In a recent interview, Richard Land, an official with the Southern Baptist Convention involved in the negotiations with Disney last year to end the group's boycott of the company, said he did not recall any mention of "Neighborhood." He added, however, that had the show been broadcast - particularly with an ending that showed Christians literally embracing their gay neighbors - it could have scuttled the Southern Baptists' support for "Narnia."

"I would have considered it a retrograde step," Mr. Land said of the network's plans to broadcast the reality series. "Aside from any moral considerations, it would have been a pretty stupid marketing move."

Paul McCusker, a vice president of Focus on the Family, which had supported the Southern Baptist boycott and reaches millions of evangelical listeners through the daily radio broadcasts of Dr. James Dobson, expressed similar views.

"It would have been a huge misstep for Disney to aggressively do things that would disenfranchise the very people they wanted to go see 'Narnia,' " he said.
There's another piece to this puzzle, too:

While other ABC shows have gay characters - including the new comedy "Crumbs" - "Neighborhood" features a real gay couple and their prospective neighbors in a continuing dialogue about homosexuality, including interpretations of the Bible

I am going into this amount of detail, because details matter. One last detail, before the discussion: Stephen Wright, one of the victors who won the house, was recruited for the series by his church.
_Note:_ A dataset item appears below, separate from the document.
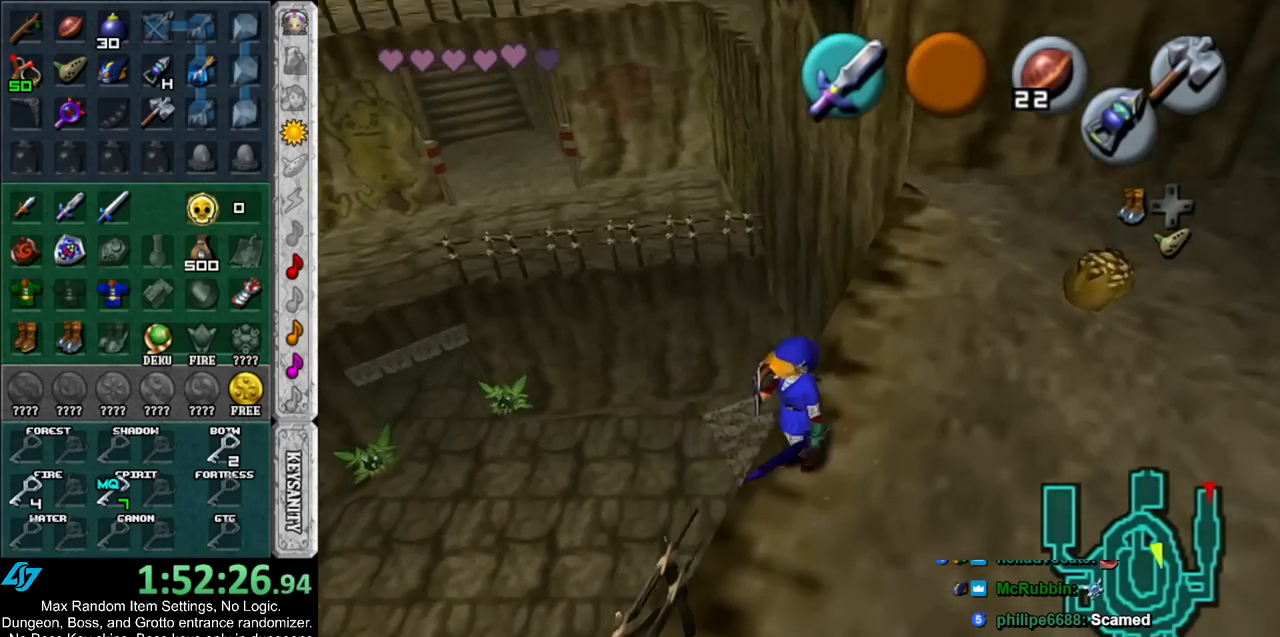
{"buttons": [], "left_stick": "center", "right_stick": "center", "events": [[100, "L1", "up"]]}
Boundaries are all about who is out, not about who is in. I would like to say that is otherwise, but it is true. Boundaries are drawn in exclusion, and always defined in the negative. This is truer in churches than in many other institutions, organizations, or groups of people, because churches are voluntary, and require firm boundaries to maintain their identity. Perhaps over time even creeds are softened into confessions of faith, not professions against heresy; I still say the creeds today because of the affirmations they are for me, and because I need their requirements to lock out my own desires, and include in God's good will.
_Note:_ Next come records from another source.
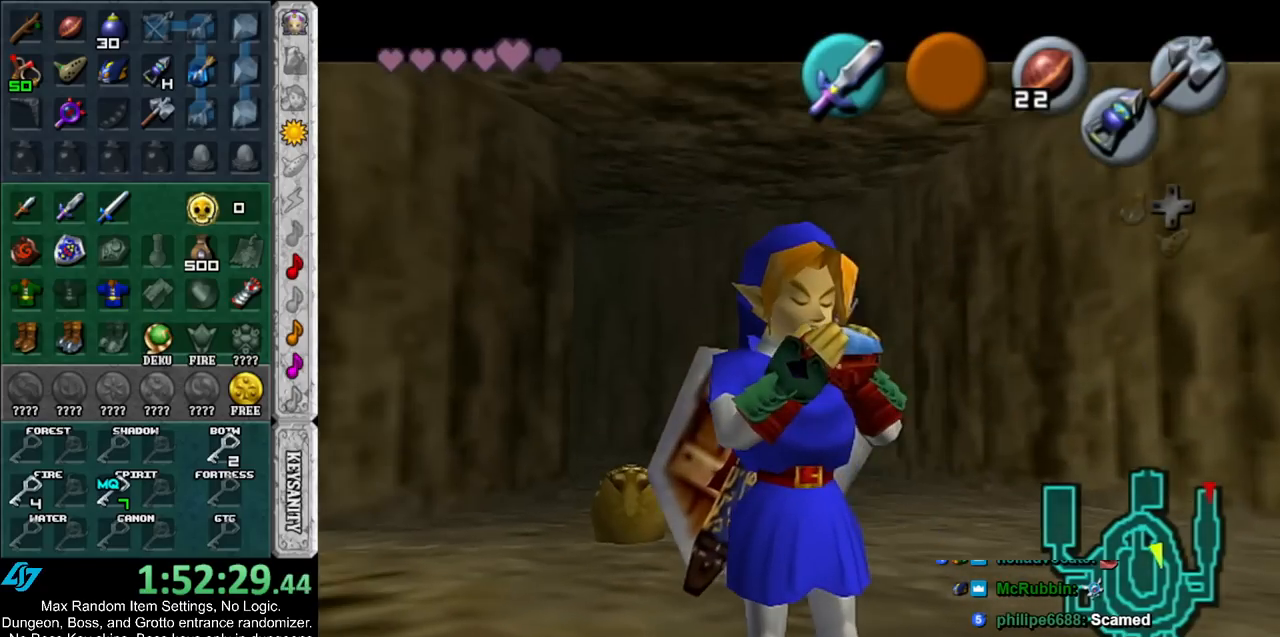
{"buttons": [], "left_stick": "center", "right_stick": "center", "events": []}
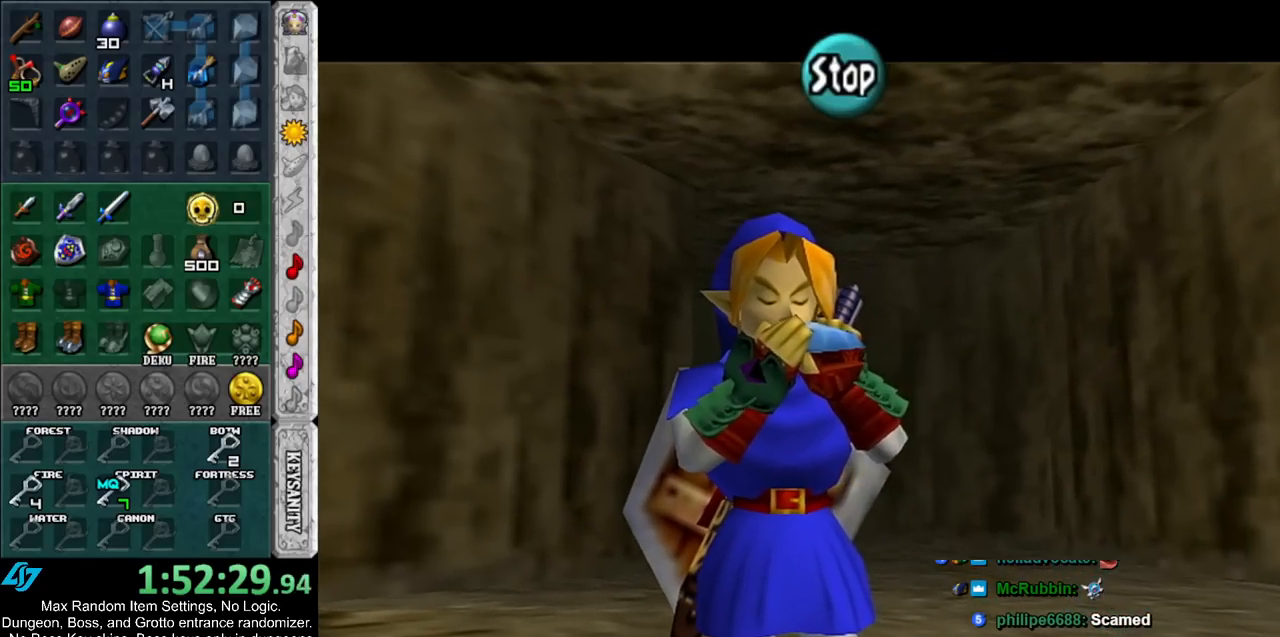
{"buttons": [], "left_stick": "center", "right_stick": "center", "events": []}
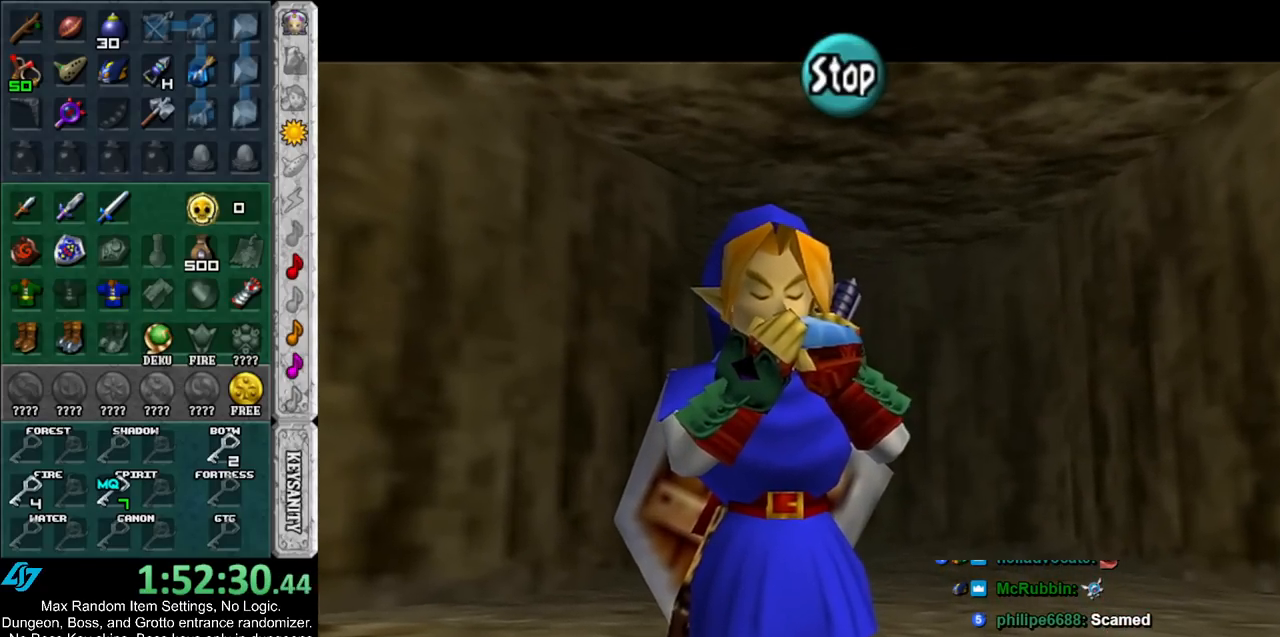
{"buttons": [], "left_stick": "center", "right_stick": "center", "events": []}
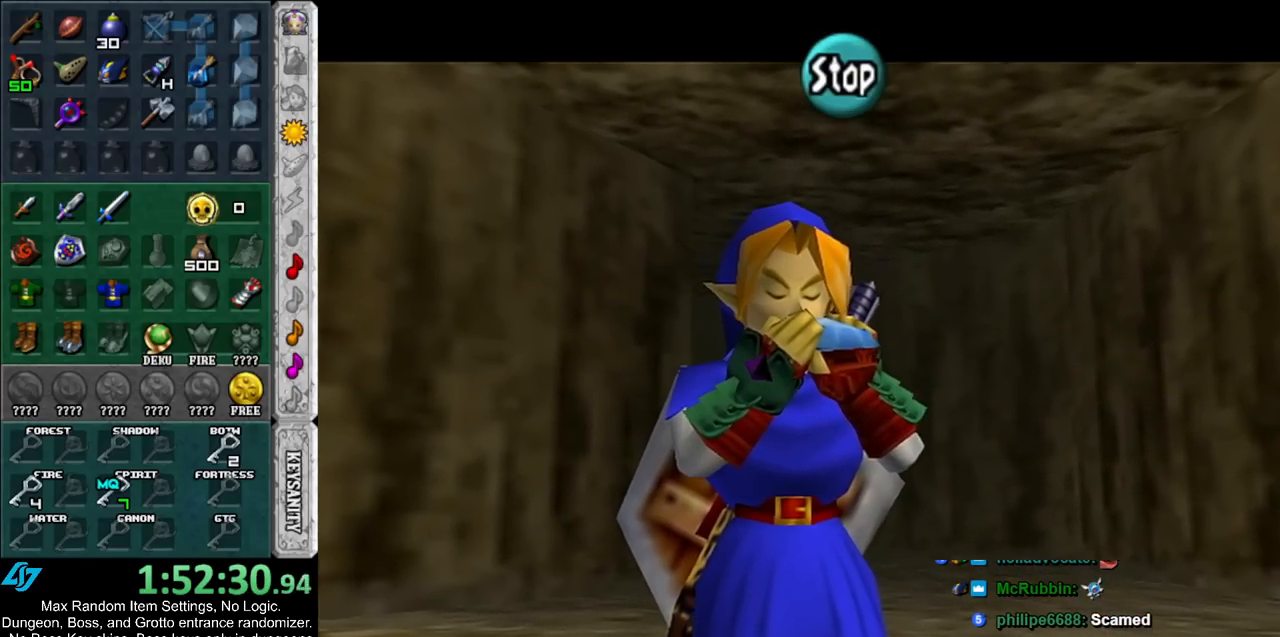
{"buttons": [], "left_stick": "center", "right_stick": "center", "events": [[183, "Y", "down"], [267, "Y", "up"], [350, "X", "down"], [450, "X", "up"]]}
But the boundaries we draw around God, only hurt us, and we alone are responsible for them. Those boundaries are real, and yet they are internal. External boundaries also get drawn, but they are drawn always including us, and leaving us at the center.

And when they are drawn to leave someone out, they leave God out. Because Jesus did not say he would be with the faithful homeless, the confessing criminals, the baptized ill and infirm. He only said he would be the least of those among us; with the powerless, the marginalized.

Christianity is not about power, but about powerlessness. Boundaries cannot be enforced without a display of power, which is what the SBC and Focus on the Family are all but bragging about here.

It is worth remembering that whenever we draw lines against other people, we draw lines against God.